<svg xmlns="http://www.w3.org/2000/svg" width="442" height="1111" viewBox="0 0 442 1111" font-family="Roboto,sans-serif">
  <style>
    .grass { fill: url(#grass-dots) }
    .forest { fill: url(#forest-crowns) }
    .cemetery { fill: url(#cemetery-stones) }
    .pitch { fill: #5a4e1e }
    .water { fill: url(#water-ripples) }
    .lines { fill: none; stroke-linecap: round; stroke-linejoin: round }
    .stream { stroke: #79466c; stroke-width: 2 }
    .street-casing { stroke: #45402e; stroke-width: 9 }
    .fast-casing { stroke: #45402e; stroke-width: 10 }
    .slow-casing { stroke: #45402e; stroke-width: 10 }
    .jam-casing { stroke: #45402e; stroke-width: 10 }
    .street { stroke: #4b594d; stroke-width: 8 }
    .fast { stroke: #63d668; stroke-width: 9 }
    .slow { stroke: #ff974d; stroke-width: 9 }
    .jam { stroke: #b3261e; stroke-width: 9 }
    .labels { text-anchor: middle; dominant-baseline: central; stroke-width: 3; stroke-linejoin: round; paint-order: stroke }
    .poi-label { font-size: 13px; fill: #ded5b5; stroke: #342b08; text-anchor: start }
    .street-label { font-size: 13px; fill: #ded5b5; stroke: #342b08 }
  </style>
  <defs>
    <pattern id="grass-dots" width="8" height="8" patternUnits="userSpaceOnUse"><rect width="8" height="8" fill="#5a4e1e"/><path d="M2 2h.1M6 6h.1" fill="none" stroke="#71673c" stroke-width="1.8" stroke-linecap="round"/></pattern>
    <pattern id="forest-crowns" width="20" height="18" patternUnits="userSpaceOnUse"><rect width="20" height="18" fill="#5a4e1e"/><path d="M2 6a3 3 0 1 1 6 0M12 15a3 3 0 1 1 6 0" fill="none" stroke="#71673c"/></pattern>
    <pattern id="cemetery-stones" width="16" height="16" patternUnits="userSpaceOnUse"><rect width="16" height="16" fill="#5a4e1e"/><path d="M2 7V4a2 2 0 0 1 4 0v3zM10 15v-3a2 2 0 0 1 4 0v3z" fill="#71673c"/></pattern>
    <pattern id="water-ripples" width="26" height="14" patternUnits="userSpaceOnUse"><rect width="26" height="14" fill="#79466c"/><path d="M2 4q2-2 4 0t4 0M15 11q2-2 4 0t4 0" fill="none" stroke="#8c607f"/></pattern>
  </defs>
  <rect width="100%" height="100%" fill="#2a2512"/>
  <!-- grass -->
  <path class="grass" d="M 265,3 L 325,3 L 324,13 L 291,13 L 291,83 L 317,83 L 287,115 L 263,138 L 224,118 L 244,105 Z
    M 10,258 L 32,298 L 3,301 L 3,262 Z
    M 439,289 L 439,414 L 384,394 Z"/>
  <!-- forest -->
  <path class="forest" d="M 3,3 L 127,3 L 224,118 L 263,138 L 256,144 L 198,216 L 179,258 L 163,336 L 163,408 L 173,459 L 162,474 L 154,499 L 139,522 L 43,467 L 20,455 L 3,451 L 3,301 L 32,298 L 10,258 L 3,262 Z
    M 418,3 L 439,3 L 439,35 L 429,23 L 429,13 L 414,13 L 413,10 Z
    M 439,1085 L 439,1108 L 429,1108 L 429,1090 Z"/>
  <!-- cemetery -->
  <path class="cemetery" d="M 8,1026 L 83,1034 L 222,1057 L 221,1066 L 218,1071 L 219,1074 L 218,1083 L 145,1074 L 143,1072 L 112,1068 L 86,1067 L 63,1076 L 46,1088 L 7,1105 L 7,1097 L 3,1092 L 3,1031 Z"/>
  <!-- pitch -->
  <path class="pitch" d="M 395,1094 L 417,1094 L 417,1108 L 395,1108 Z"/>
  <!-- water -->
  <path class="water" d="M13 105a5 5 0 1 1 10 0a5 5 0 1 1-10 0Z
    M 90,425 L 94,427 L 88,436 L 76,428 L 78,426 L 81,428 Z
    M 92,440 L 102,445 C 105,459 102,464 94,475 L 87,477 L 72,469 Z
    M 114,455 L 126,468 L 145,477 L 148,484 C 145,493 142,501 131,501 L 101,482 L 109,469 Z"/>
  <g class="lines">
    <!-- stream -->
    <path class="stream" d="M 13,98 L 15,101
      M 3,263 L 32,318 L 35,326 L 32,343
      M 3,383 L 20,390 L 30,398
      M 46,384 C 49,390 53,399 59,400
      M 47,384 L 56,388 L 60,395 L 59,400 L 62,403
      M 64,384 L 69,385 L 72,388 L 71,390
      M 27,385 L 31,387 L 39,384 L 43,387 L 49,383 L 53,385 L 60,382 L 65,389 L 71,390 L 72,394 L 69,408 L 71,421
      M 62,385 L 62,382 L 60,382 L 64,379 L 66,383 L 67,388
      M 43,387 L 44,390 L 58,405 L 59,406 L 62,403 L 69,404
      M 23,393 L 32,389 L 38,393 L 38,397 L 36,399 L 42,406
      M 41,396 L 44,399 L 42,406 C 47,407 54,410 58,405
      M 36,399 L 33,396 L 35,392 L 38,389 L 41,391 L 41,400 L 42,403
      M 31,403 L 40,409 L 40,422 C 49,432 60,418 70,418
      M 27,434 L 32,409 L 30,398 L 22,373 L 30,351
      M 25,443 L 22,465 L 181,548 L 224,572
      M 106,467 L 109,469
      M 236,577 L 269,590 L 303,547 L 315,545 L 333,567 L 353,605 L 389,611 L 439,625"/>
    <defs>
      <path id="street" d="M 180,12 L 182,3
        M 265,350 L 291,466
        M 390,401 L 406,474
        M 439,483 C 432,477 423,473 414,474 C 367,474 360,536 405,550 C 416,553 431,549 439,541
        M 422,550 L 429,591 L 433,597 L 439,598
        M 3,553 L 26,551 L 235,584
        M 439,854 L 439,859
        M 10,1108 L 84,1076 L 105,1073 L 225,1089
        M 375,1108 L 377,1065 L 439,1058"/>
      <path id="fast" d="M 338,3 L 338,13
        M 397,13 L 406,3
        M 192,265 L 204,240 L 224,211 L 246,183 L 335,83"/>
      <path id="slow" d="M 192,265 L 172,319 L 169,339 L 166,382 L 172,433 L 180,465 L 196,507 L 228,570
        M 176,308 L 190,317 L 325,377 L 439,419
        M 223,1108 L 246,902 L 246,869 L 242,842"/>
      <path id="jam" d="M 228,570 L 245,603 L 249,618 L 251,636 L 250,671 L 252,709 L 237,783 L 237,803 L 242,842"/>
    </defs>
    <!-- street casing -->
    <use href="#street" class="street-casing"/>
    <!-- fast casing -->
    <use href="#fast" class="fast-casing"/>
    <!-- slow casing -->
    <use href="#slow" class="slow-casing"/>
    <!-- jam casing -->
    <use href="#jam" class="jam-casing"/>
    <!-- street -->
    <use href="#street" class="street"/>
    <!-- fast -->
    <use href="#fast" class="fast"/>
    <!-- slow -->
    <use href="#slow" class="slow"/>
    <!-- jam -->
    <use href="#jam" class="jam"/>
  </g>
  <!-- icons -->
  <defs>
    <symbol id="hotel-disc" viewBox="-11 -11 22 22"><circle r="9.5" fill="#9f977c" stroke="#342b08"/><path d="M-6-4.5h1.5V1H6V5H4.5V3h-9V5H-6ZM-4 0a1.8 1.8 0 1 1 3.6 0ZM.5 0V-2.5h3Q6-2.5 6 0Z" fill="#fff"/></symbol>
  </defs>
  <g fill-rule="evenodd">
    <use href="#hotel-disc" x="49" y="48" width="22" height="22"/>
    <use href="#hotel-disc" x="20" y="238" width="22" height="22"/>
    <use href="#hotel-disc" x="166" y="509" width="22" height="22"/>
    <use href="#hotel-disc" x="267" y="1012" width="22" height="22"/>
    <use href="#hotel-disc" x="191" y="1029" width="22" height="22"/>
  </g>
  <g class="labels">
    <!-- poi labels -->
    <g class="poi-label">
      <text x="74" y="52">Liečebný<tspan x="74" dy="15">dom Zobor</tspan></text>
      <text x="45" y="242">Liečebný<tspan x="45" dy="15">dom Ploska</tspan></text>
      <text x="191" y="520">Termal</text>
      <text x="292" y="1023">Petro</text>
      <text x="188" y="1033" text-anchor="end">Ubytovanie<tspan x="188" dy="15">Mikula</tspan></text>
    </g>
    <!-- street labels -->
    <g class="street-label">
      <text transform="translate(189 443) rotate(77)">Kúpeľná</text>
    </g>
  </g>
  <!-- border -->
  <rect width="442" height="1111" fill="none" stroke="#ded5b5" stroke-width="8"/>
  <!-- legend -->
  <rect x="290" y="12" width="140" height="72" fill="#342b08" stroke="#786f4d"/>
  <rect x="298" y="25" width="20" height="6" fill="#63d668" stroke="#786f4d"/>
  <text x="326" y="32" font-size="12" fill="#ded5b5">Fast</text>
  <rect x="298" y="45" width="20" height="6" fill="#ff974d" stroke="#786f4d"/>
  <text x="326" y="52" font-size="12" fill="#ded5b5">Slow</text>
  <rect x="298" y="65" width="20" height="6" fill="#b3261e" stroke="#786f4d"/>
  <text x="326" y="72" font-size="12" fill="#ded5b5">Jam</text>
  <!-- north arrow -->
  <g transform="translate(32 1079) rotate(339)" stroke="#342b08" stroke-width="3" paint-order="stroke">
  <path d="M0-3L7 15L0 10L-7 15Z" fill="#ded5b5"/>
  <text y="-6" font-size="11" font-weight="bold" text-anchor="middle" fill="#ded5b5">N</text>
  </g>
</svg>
|---|
### Brief:
The answer must consist of every line above that holds the string "lines", copied exactly.

### Exercise output:
    .lines { fill: none; stroke-linecap: round; stroke-linejoin: round }
  <g class="lines">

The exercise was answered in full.